### AIM OF THE EXERCISE
Echo the lines of this material back word for word, keeping every line as it appears.
** Opening DATA SHOWN block **
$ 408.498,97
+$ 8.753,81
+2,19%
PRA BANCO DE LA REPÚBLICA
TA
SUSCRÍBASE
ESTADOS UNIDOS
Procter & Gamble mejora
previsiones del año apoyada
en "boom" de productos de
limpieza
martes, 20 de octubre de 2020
** Closing DATA SHOWN block **
### SOLVED EXERCISE
$ 408.498,97
+$ 8.753,81
+2,19%
PRA BANCO DE LA REPÚBLICA
TA
SUSCRÍBASE
ESTADOS UNIDOS
Procter & Gamble mejora
previsiones del año apoyada
en "boom" de productos de
limpieza
martes, 20 de octubre de 2020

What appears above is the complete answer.